For instance, let’s say this prospect has previously downloaded one of your ebooks. That gives you a legitimate reason for contacting them, and you should use it as a segue into the rest of your voicemail.
Thank them for downloading it, and tell them that you’re calling to learn more about what prompted them to download it and how you can offer them additional value through your product/service.
Hi, this is Sujan at Mailshake. I noticed that you downloaded our ebook, and I’m calling to explain how we can save you time on your prospecting outreach.
Unlike in a cold call, you don’t have the luxury of asking your prospect questions to understand their business challenges and goals.
But you (presumably) have some knowledge of their market. You know what they do. And you know about the pain points that keep people in similar roles at similar organizations awake at night.
Now’s your chance to discuss those pain points and reference how your product solves them.
Personalizing emails at scale is difficult, but we make it super simple with automation, so you can close more deals faster.
It should be completely obvious what you want your prospect to do next.
Do you want them to return your call? Send an email? Respond to an invite or Calendly link you’ve sent them? Spell it out for them – and make it easy for them to take action.
This includes sharing your contact details, since there’s no chance that a prospect will reach out to you themselves if you don’t tell them how to contact you.

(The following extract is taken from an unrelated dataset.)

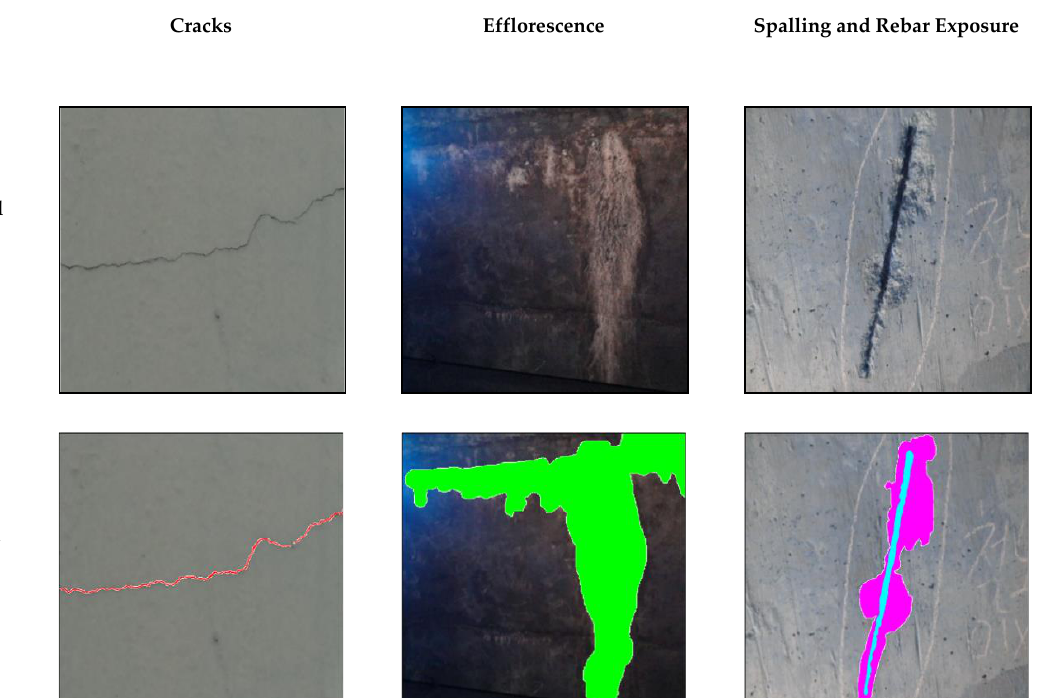
Figure 8. Examples from concrete dataset with damage and respective ground truths (in colors).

I’d love to explain how we can help [prospect’s company name], so call me back at [insert number]. I’ll follow up with an email tomorrow. Have a great day!
This can be an effective tactic.
Rather than leaving a single 30-second voicemail, you leave a 20-second message, then immediately call back and leave a 10-second message.
The first message will incorporate your regular voicemail script, but without your name and contact details.
The second voicemail could go something like this: “Hey [prospect name], just realized I didn’t leave my name and number – this is Sujan at Mailshake, you can get me at 512-123-4567.”
This works for a couple of reasons: it makes you stand out more, and it helps your messages come across as more spontaneous – less like you’re using a script.
You’ve got the basics down. Ideally, you’ve written a couple variations on your script to bring a little personalization to your voicemail. Now, here are some pointers to maximize your results:
Clearly, time is tight. But always try to leave yourself time to build bridges with your prospect.
Did you go to the same school as them? Do you have a common connection? Do you come from the same town, or follow the same sports team?
Giving yourself a few seconds at the top of your voicemail to reference your shared experiences can make your message a lot more impactful.
Don’t just write two or three scripts and assume your work is done – always strive to keep elevating and optimizing.
In the previous section, we broke the ideal sales voicemail down into three steps:
Test different variations of each step and measure the results to see what works best. Which combinations generate the best response rates? Which lead to the best-quality responses? What’s the optimal call length?
Use the results to hone your script and share the latest, most effective variant across your sales team.
Sometimes, one voicemail may be all it takes to strike up a conversation. They might call back right away, eager to find out more about your fantastic product.
But it won’t always work. In fact, that’ll probably only happen in a minority of cases. That’s why it’s so important to spell out your follow-up plan when you’re leaving a sales voicemail.
Tell them that if you don’t hear from them, you’ll follow up with another call, email, or LinkedIn message in three to five days.
Again, test which approach delivers the best results – do you get better engagement when you follow up via LinkedIn? Do you get more responses when you wait for four days rather than three?
If you’re leaving a high volume of voicemails, you’ll have a mountain of data at your disposal, so make the most of it to improve your approach.